[Stored data]
------------------------------------------------------------

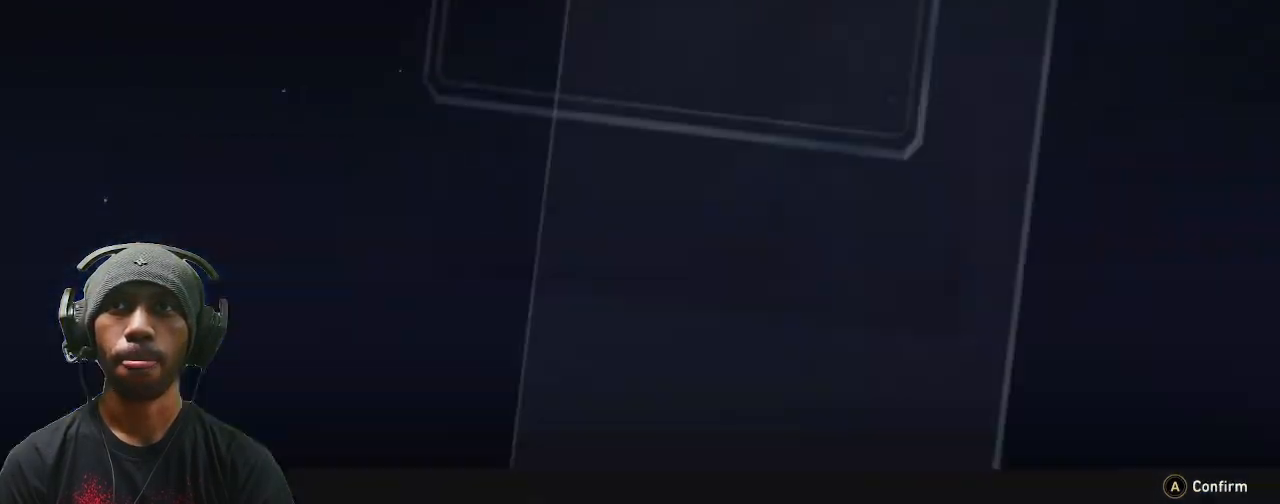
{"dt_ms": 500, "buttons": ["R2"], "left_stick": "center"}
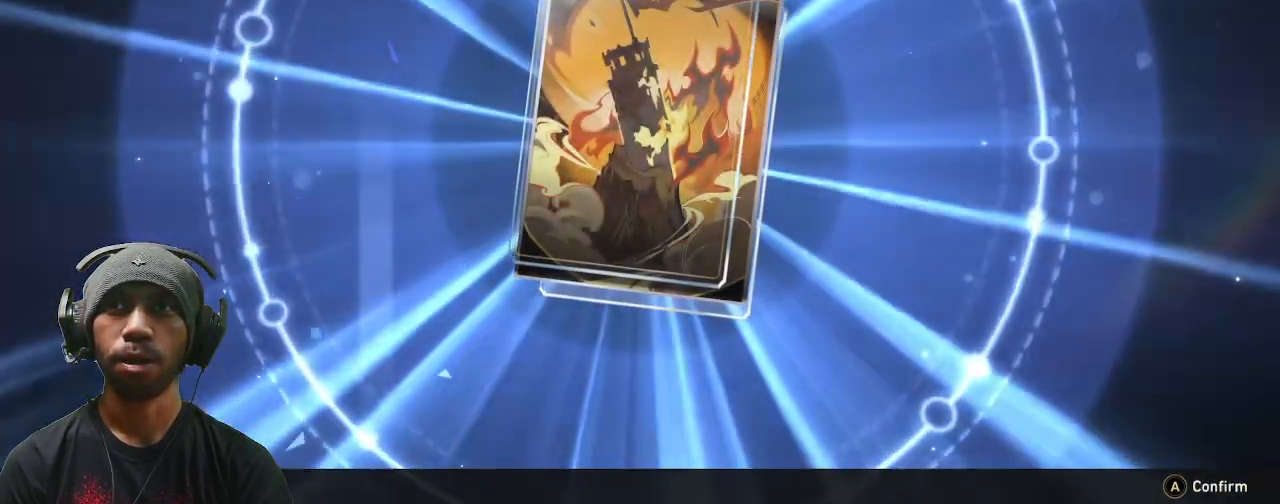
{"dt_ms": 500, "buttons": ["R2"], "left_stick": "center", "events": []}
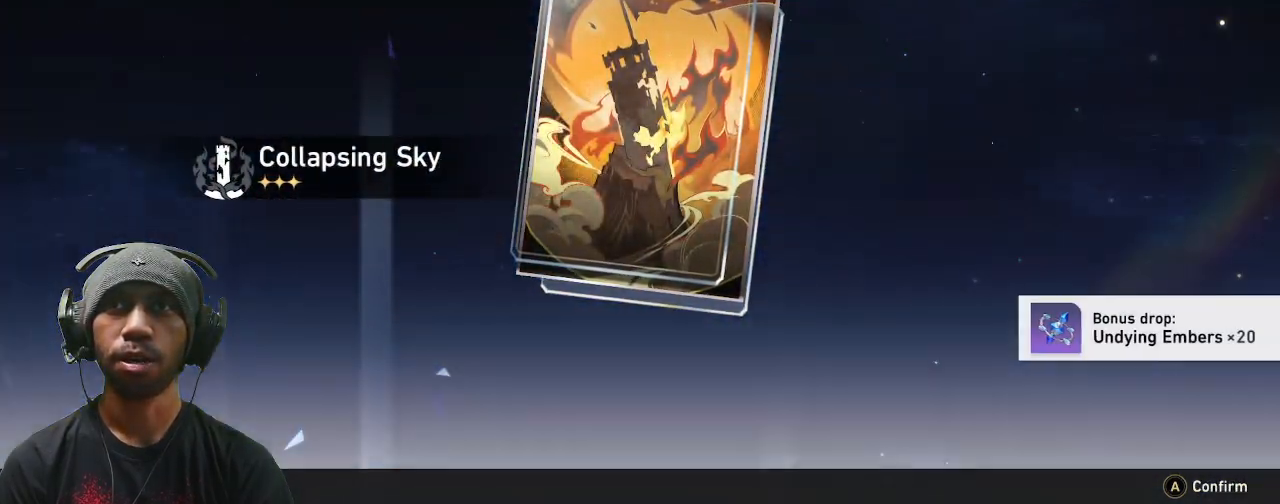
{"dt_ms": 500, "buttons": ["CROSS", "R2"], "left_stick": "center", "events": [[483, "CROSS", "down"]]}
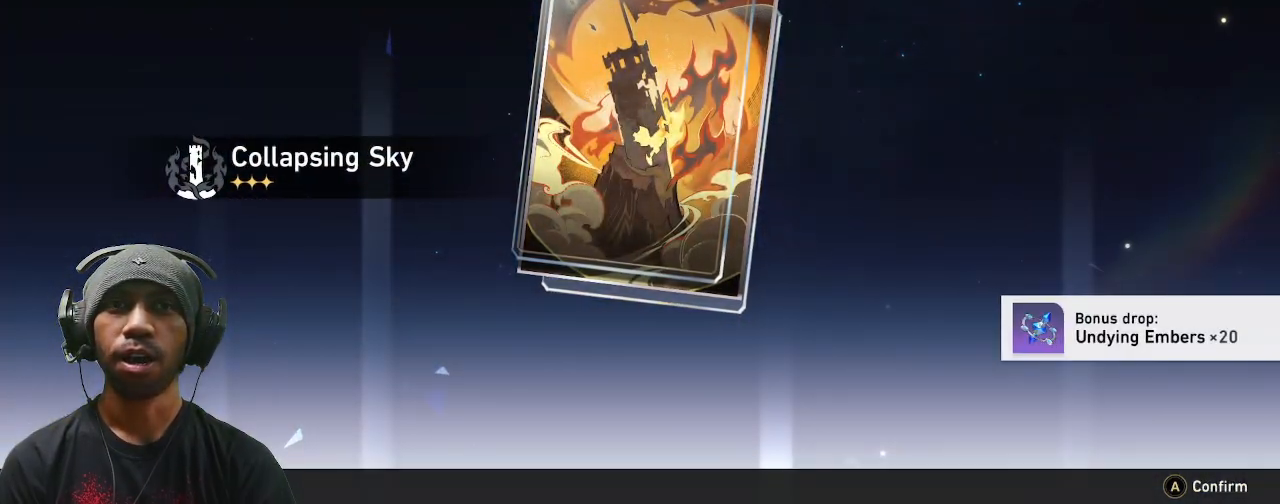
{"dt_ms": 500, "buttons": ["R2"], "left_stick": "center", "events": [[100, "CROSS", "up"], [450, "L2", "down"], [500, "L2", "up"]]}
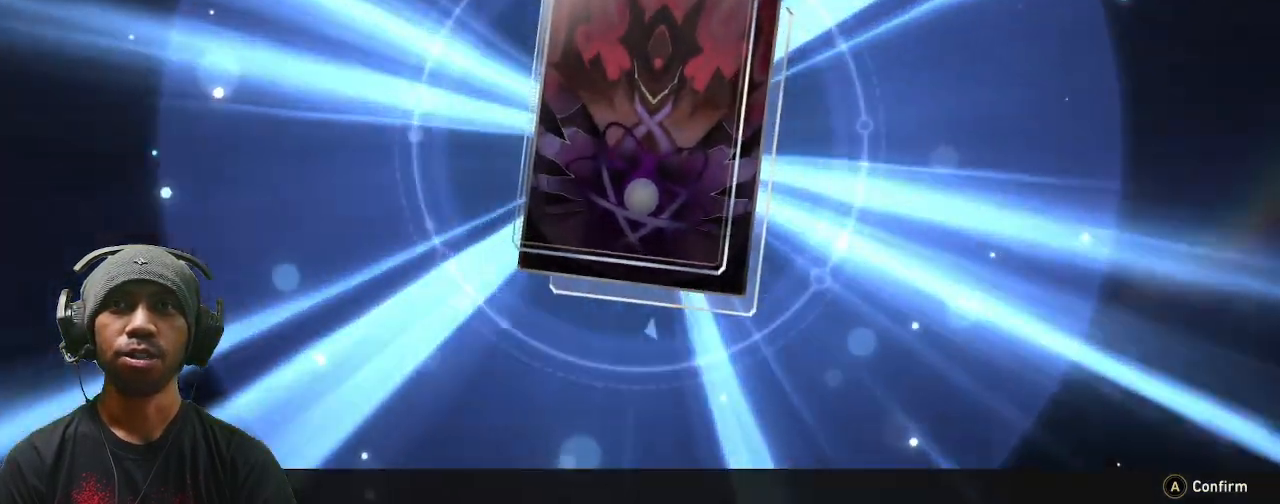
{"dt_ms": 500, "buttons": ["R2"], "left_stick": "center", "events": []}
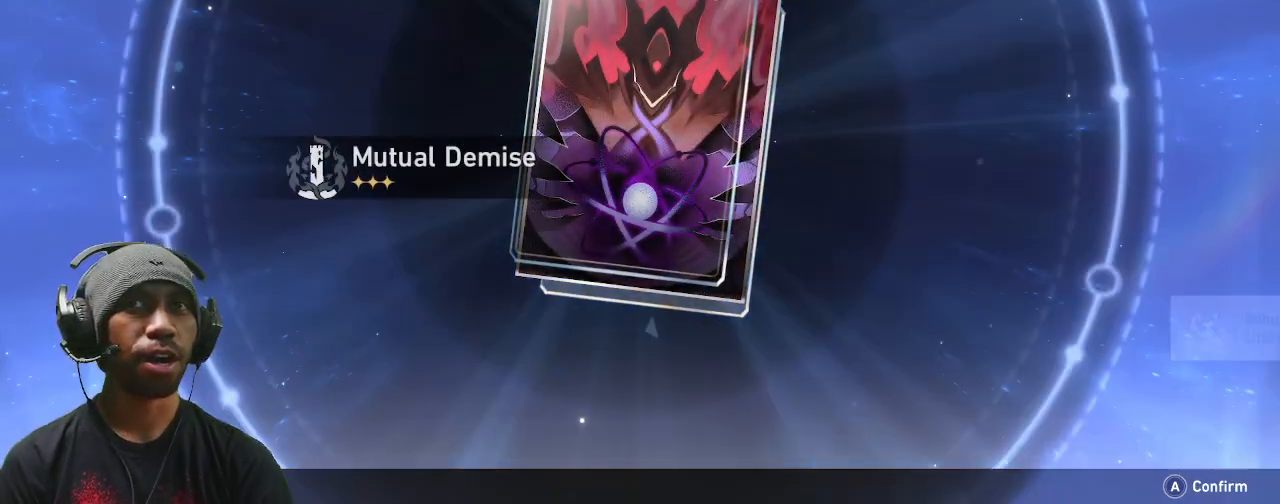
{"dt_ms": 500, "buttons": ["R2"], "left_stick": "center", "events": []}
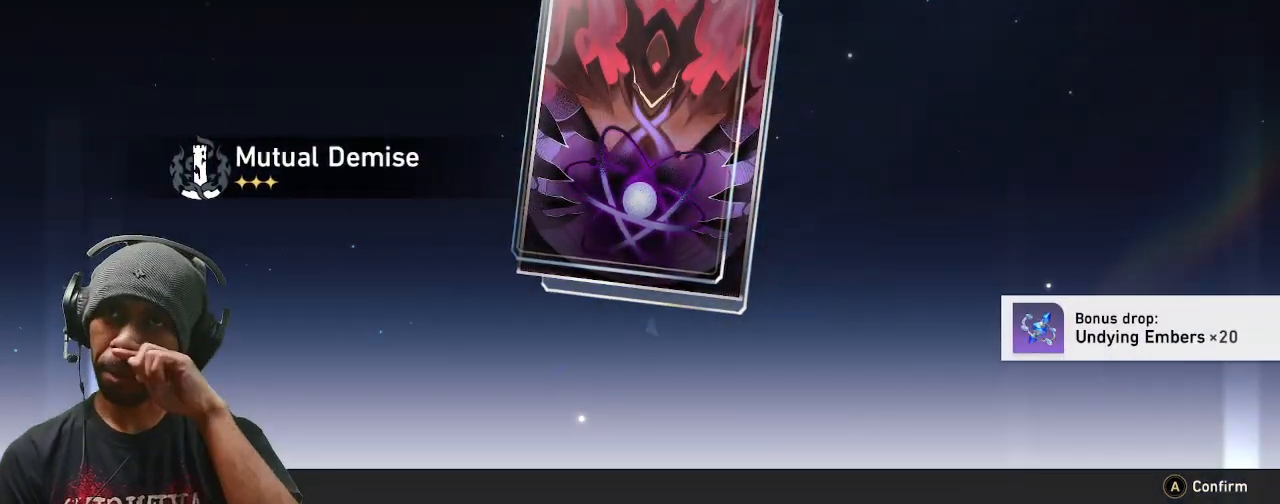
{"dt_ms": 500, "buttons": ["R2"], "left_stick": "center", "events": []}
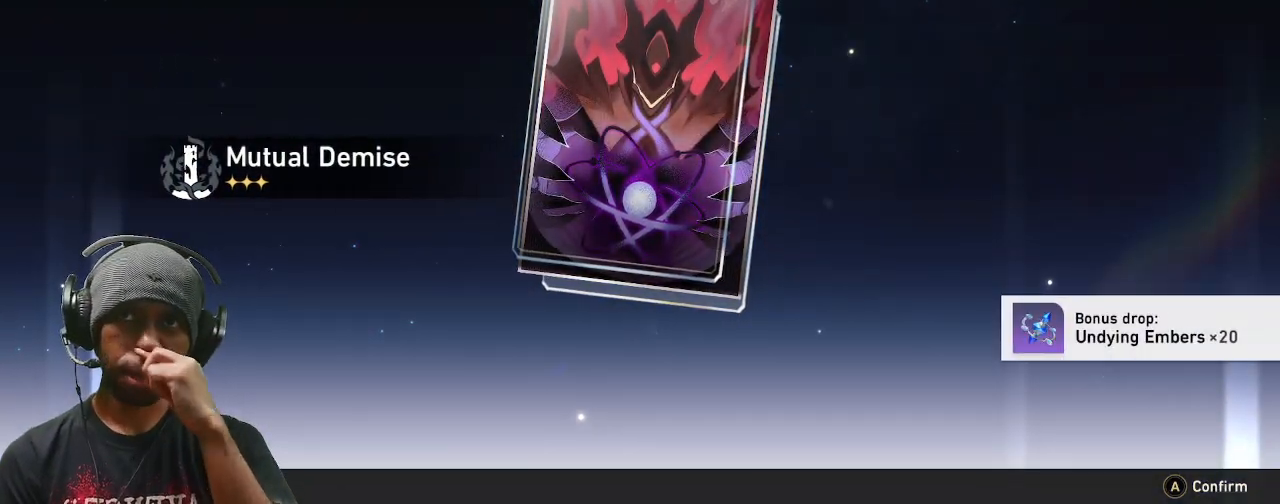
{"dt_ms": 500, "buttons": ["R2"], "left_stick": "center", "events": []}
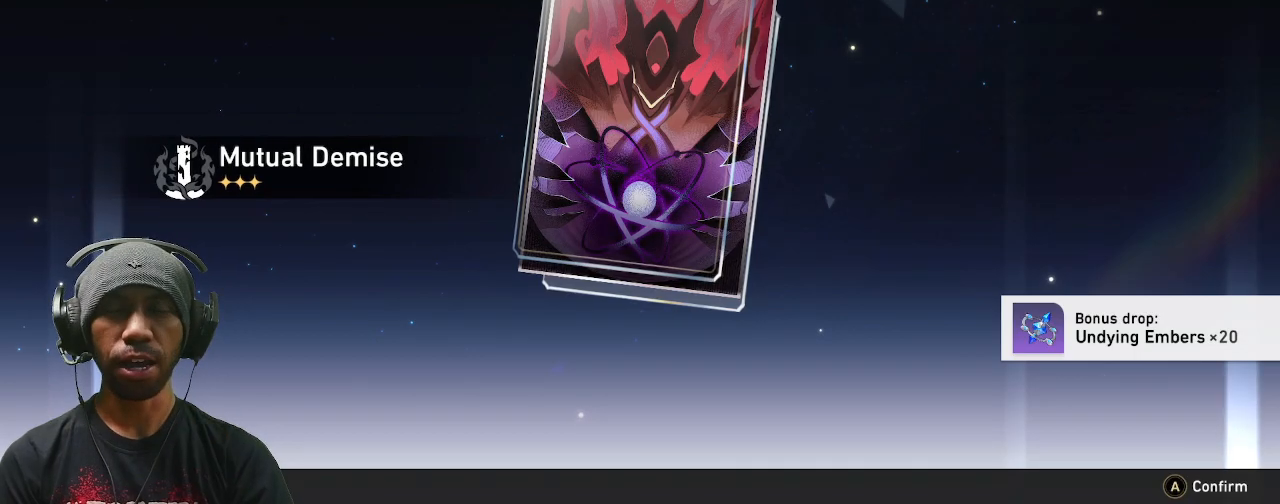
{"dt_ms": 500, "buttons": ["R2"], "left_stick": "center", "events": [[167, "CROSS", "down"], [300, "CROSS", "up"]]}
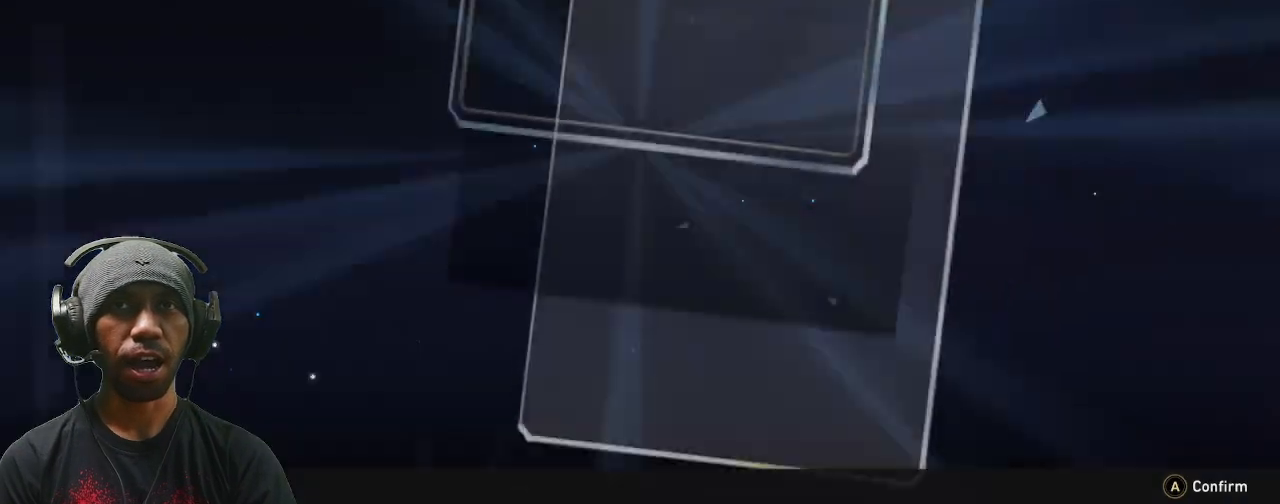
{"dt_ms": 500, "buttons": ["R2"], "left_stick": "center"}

------------------------------------------------------------

-- TASK TO CARRY OUT --
Which lines of the records above contain the word "down"? Show each of them.

-- EXERCISE ANSWER --
{"dt_ms": 500, "buttons": ["CROSS", "R2"], "left_stick": "center", "events": [[483, "CROSS", "down"]]}
{"dt_ms": 500, "buttons": ["R2"], "left_stick": "center", "events": [[100, "CROSS", "up"], [450, "L2", "down"], [500, "L2", "up"]]}
{"dt_ms": 500, "buttons": ["R2"], "left_stick": "center", "events": [[167, "CROSS", "down"], [300, "CROSS", "up"]]}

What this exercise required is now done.